Sorry about the long winded post but I felt giving all the info I can think about for it, it’s make a bit more sense.
ah right… i think i understand you.
So at the moment, I have a Sydney Storage Group and a Melbourne Storage Group, in which each Storage Node is in their respective Storage Group.
What I should be doing is scrapping that and having just 1 Storage Group called, Australia (for eg). And then putting the Sydney & Melbourne Storage Nodes in to that Australia Storage Group with Sydney being set as the Master?
Was this changed or has it always been like that?
Just strange that it worked in its current form at trunk 3594 but is different with the latest trunk.

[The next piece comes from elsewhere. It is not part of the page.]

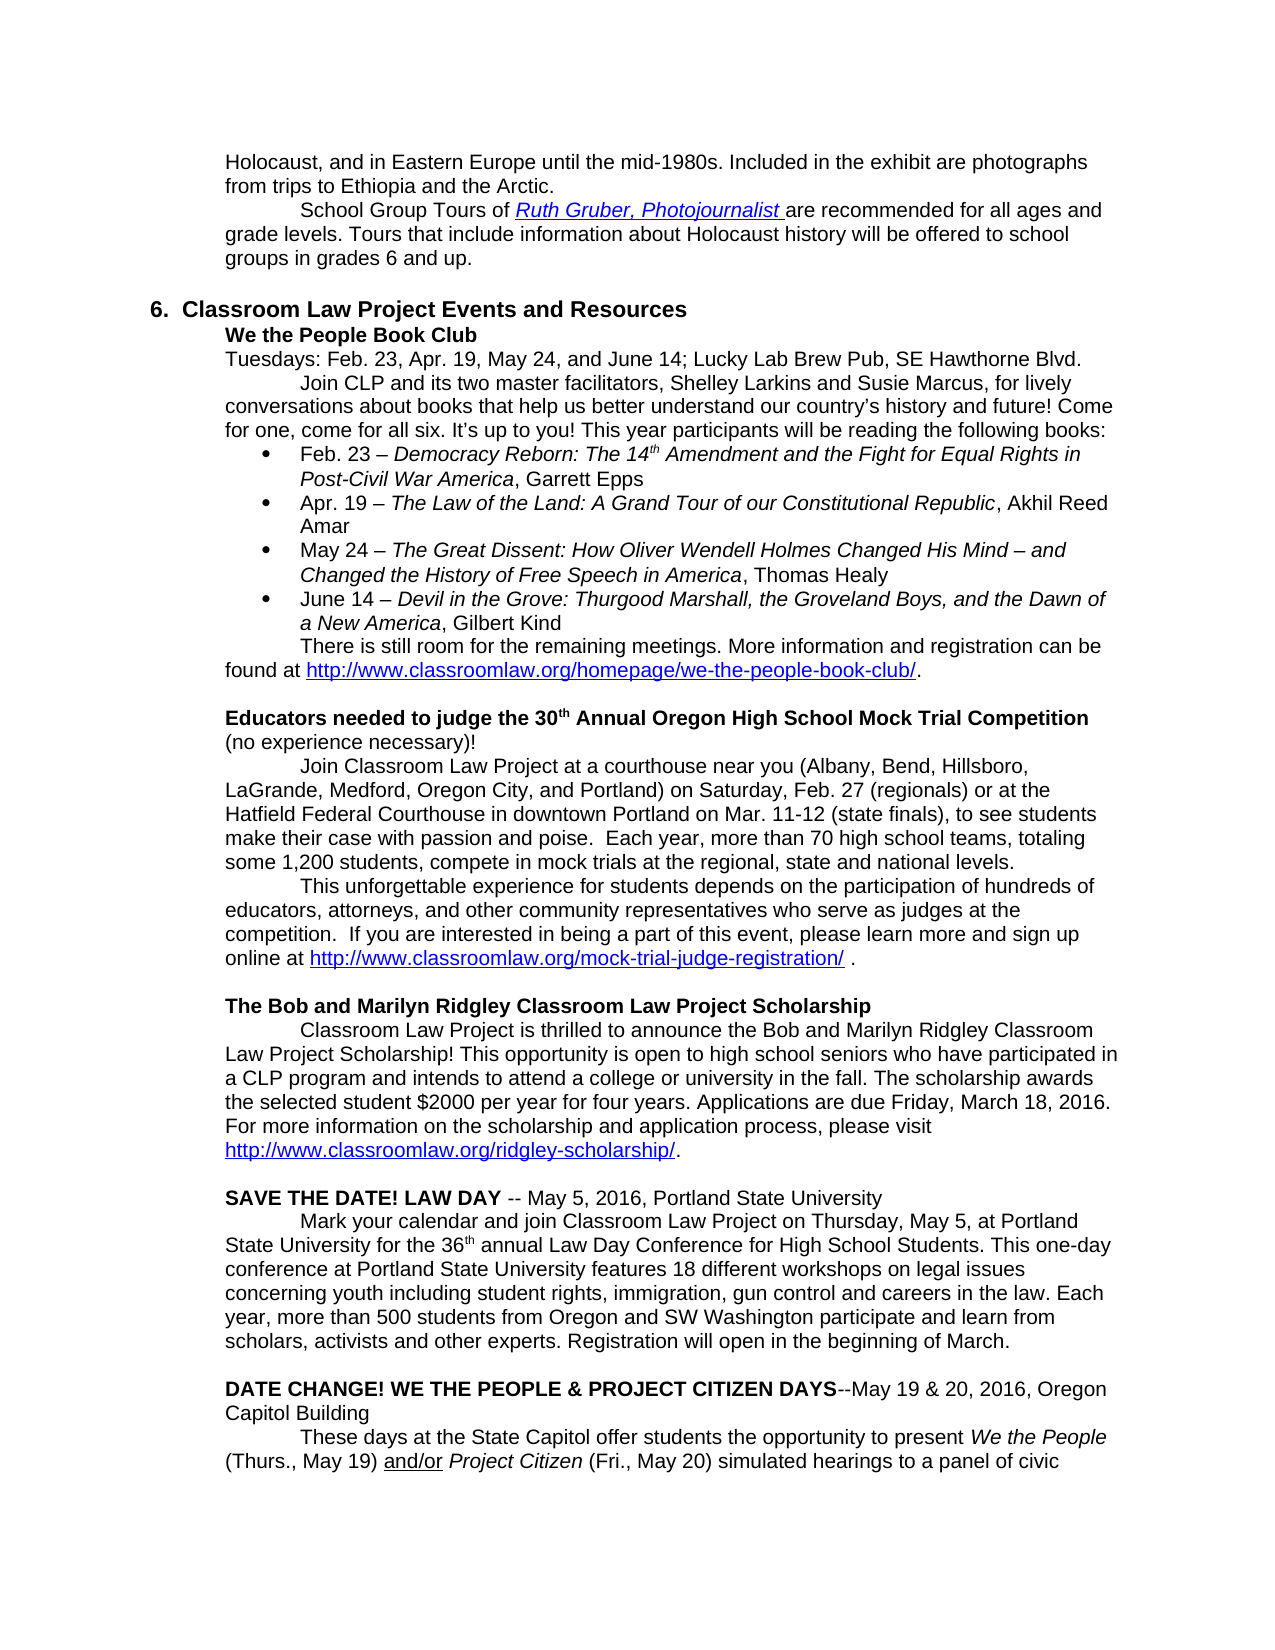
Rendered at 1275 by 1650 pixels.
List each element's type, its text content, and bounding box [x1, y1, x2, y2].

Unless I’m missing something. Your storage node in Melbourne is in th storage group Melbourne. This is understood. But in the Melbourne what is the master node? IMO the Sydney server with ip 192.168.23.10 should be the master node in the Melbourne storage group. The Sydney server can also be a member of the Sydney storage group as a master node. What I see right now (reading the tea leaves a bit) is that in each storage group you only have one device. One group has a master node and storage node with the other group has just a storage node. There is nothing to copy in this setup because each server is in its own group. You need that linking connection.
The Sydney Storage Node points to itself. The main fog server 192.168.20.10
The Melbourne Storage Node points to 192.168.20.8
So in Location Management. I have Sydney and Melbourne.
In each of these, Sydney has Sydney Storage Group and Sydney Storage Node. Melbourne has Melbourne Storage Group and Melbourne Storage Node.
In Storage Management, there are the 2 Storage Nodes. One for Sydney and one for Melbourne, each pointing to their respective IP’s and each with their credentials, and each point to their respective Storage Group. Only the Sydney Storage Node is set as the master.
While I’m just looking at the obvious here.
In the top picture it says Melbourne storage node in the bottom it says Sydney storage node. What groups is host 192.168.20.8 really in? Is it in the Sydney or Melbourne group. What ever group its in, is both 192.168.20.8 and 192.168.23.10 in the same storage group, 192.168.23.10 configured as the master server?
I also noted the date on the second group. Is it really 12/2 there. I don’t think the date comes into play. I just want to ensure the date is consistent between the two servers.